MARK WALLACE (vocals) – Having attended dental school at Howard University, he decided to stay in the Washington, D.C. area where he has been a successful dentist ever since, still active as of 2016.

SONI EDWARDS (vocals) – Now Sondra Buesing Riley, she is director of the cooperative education and internship program at Saint Peter’s College in New Jersey. While at Cornell with The Bravados, Soni’s singing so impressed the band’s booking agent, John Perialas, that he offered her a recording contract. Because education had to be paramount, though, her parents rejected the idea. But as fate would have it, she went on years later to record with the gospel choir Jubilation, found on the compilation CD “Oh Happy Day” on which Queen Latifah sings the title track with the group’s backing. That recording earned three 2010 Grammy nominations, winning in the category of Best Traditional Gospel Music; kudos indeed for another Bravado alum.
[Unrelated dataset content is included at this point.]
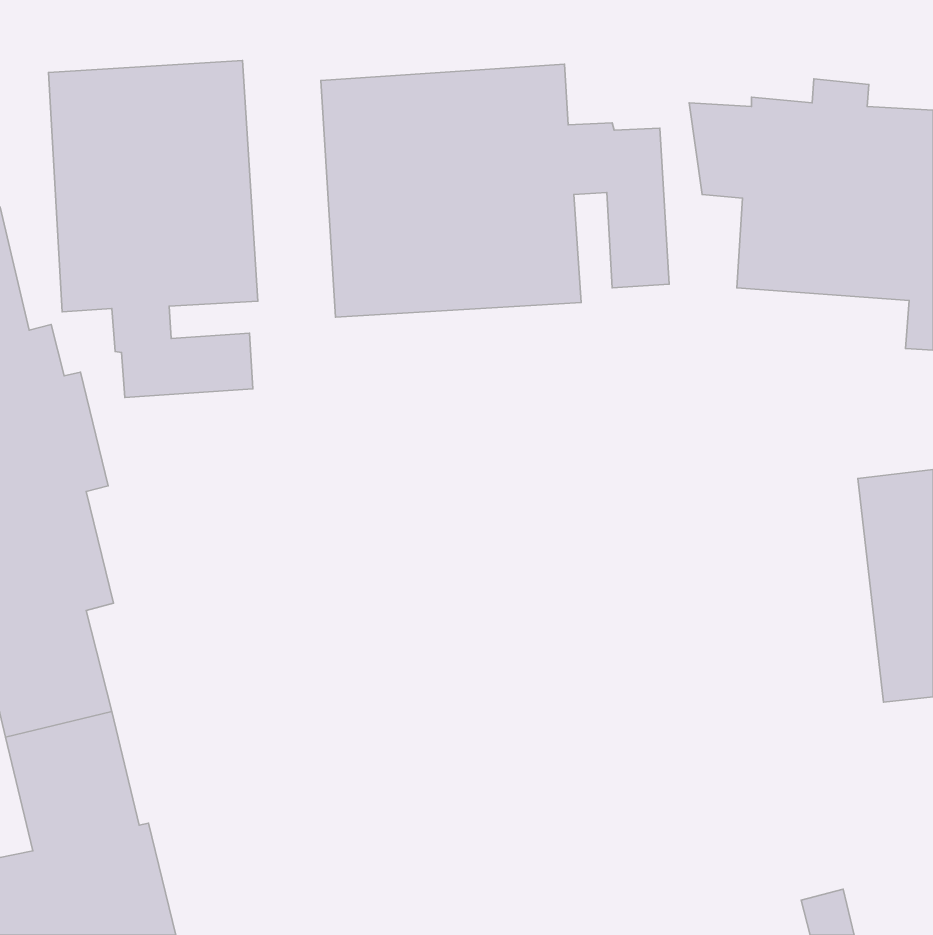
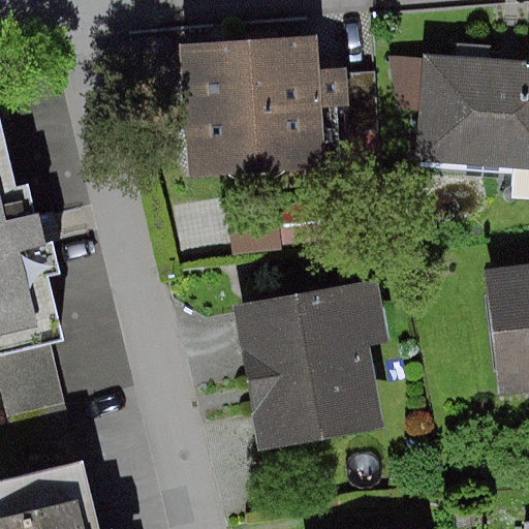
building: [48,60,258,397] -> none
building: none -> [234,279,390,450]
JOE MOONEY (drums) – The reliable drummer in The Cornell Bravados (1964-1966) passed away in 2019. Joe spent much of his life in public service in Florida after graduating from Ithaca College. He first worked as a planner for the Northern Virginia Regional Planning Commission. Later as a planner and assistant to the City Manager of Gainseville, Florida. In 1969 he was appointed by the Governor as State Model Cities Program Director for Miami and Tampa and in 1971, was appointed Director for the Florida Division of Housing and Community Development, authoring the bill that created the Florida Housing Finance Agency. His lengthy public service thereafter was dedicated and impressive. He was also a good guy.

MICHAEL HYMAN (guitar) – He moved to South Florida to practice law and kept a version of The Bravados going there as an oldies group through the mid-1990’s.  (Mongo flew down for the engagements.)  Sadly, he passed away in the spring of 2013 still a devoted fan of the old sounds, but knowing that his daughter, Paula, was carrying on the musical tradition as a professional trumpet player.

(DR.) RICK GERARD (drums) – He, too, settled in South Florida where he has been a successful orthopedist since the 1970’s.  After leaving The Bravados, he formed the Band of Gold – an oldies group with his daughter Michelle as lead singer. Later he joined the ContraBand playing local Florida clubs and were the opening act for touring groups such as The Turtles. In recent years he has been playing drums and signing with The Vintage Rock Project out of Ft. Lauderdale.

JEFFREY WARREN HYMAN (organ) – As did his older brother Mike Hyman and Doc Gerard, he moved to South Florida and continued playing with that version of the Bravados.  He is a tax accountant with offices in Pemboke Pines, an amateur astronomer of some note (visit You Tube for that) and enjoys collecting Corvettes (six and still counting).

DON RODGERS (guitar) – Don was a decorator for his career and was until 2015 president of Don Rodgers Interiors, Inc., confining his work to special projects commensurate with his listing as one of the top ten designers in Long Island. Now residing in Melville, New York, he devotes much time to his love of tennis and has captained or been on teams that earned a trip to the National Championships four times with the USTA. Although he never touched a guitar since “retiring” from the Bravados in 1975, he still, and always will, consider himself leader of the “last group of NY Bravados” –and a Bravados CD is always in one of his cars, at the ready to bring him back to the great times.

LAWRENCE “LARRY” BERGMAN (voiceover introduction to sweet sixteen party tracks on Rollercoaster Records release) – Born in 1913 he was 50 when he made this introduction with his dulcet tones. The father of Bruce Bergman and his sister Fern, the sweet sixteen celebrant, he was a graduate of New York’s City College-so difficult to accomplish during the great depression-with a degree in chemistry, a scholar, wordsmith and conspicuous gentleman. He passed away in 2003, a week before his ninetieth birthday.